When compared with the findings of previous research, our results highlighted the strong field-dependent nature of the scientists’ perceptions of interdisciplinarity of their research. Our findings revealed that interdisciplinarity is a highly relative term; for a biologist, what encompasses interdisciplinarity may be different for a chemist or a physicist. This high field-specificity has been observed in other studies; however, it has not yet been quantified (Sanz Menéndez et al. 2001). Scientists from different research fields appear to have divergent, disparate perceptions of interdisciplinarity and scientific impact. This could be driven by the different distances and propensities of conducting interdisciplinarity across fields of research (Molas-Gallart et al. 2014), or by the misunderstanding or confusion among scientists about what interdisciplinarity means and entails. Therefore, research managers and administrators should consider these subtle disciplinary differences and homogenize how research groups conceptualize and operationalize interdisciplinarity. In this regard, a consensual view regarding the characterization and operationalization of IDR among policymakers, scientists, and research managers is of importance, as previously described by Wagner et al. (2011) and Siedlok and Hibbert (2014).

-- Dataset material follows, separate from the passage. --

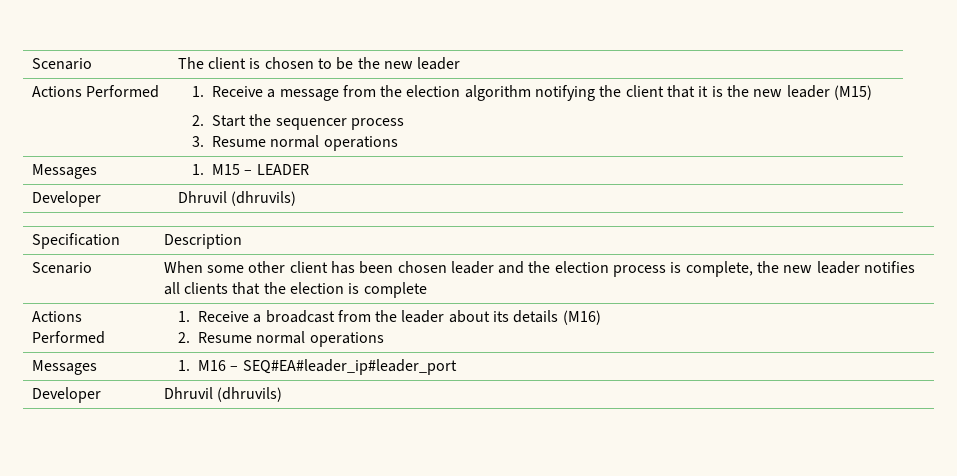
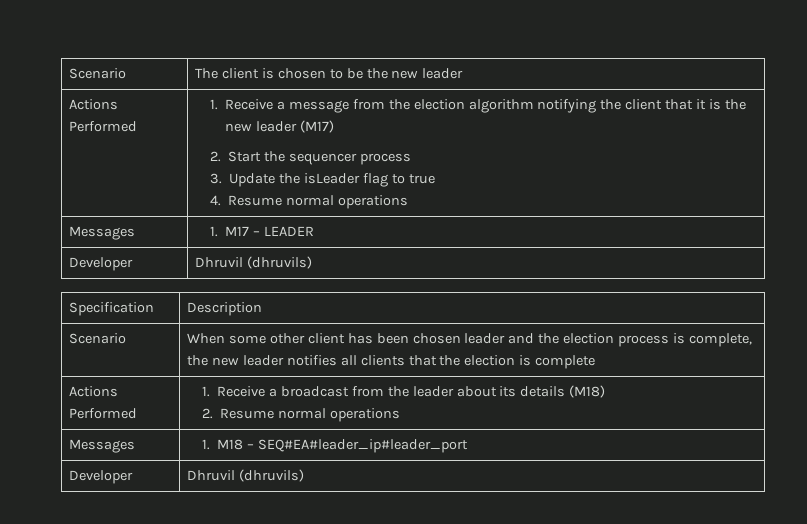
[833,85,872,100] (M15) -> [299,120,334,133] (M17)
[211,135,398,151] [31,164,97,179] [191,164,240,175] Resume normal operations // Messages | 1. M15 -> [229,173,435,187] [209,195,408,209] [69,226,136,240] [209,226,250,237] Update the isLeader flag to true // 4. Resume normal operations // Messages | 1. M17
[562,310,601,325] (M16) -> [569,385,606,398] (M18)
[197,360,226,371] M16 -> [217,439,244,450] M18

Additionally, although collaboration is often viewed as an unnecessary aspect for conducting IDR (Sanz Menéndez et al. 2001; Porter & Rafols, 2009), our findings indicated that collaborative interdisciplinarity, rather than cognitive interdisciplinarity, was more closely related to the scientists’ perceptions. Interestingly, the collaborative perception of interdisciplinarity varied between two extremes: intra-collaboration among the PIs of the research institute under study and collaboration schemes with international partners and multiple countries. In relation to this, despite the calls for the “flattening” of the world through electronic approaches, such as virtual conferences, physicality is a key issue for fostering interdisciplinarity, as described by Claudel et al. (2017). According to Littmann et al. (2020), these results demonstrate the need to consider the evaluation of IDR efforts from cognitive (differences between the underlying bodies of knowledge) and social (differences in the bodies of knowledge encompassed by coauthors) domains.

There are multiple ways to conduct IDR. Given the multidimensional, complex, and field-specific nature of interdisciplinarity, understanding scientists’ perceptions can serve as guiding posts for the operationalization of interdisciplinarity in a particular organizational unit, be it people, research groups, research institutes, or regions. The integration of qualitative and quantitative approaches can, in turn, provide ways to foster and manage more effective interdisciplinarity in any type of organization.

Limitations of this study

Although this study focuses on a single research center, it uses a unique dataset that conflates scientists’ perceptions of interdisciplinarity and scientific impact of their research with several quantitative measures and control variables. Future studies should focus on replicating this study with other research centers, including the comparison with scholars not working in interdisciplinarity-driven research center. Future studies should also include additional measures to evaluate scientists’ perceptions of interdisciplinarity and scientific impact of their research. Furthermore, the evaluation of the scientists’ perspectives regarding scientific impact and interdisciplinarity of their research in this study relied on a self-assessment procedure designed by the research center under study. Hence, the scientists’ perspectives are perhaps consciously or unconsciously biased toward higher levels of scientific impact and interdisciplinarity.